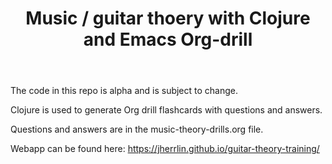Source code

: #+TITLE: Music / guitar thoery with Clojure and Emacs Org-drill

The code in this repo is alpha and is subject to change.

Clojure is used to generate Org drill flashcards with questions and answers.

Questions and answers are in the music-theory-drills.org file.


Webapp can be found here: https://jherrlin.github.io/guitar-theory-training/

To-do item
Please restate each entry exactly, but drop any picture it holds.

Exercise solution
Source code

: #+TITLE: Music / guitar thoery with Clojure and Emacs Org-drill

The code in this repo is alpha and is subject to change.

Clojure is used to generate Org drill flashcards with questions and answers.

Questions and answers are in the music-theory-drills.org file.


Webapp can be found here: https://jherrlin.github.io/guitar-theory-training/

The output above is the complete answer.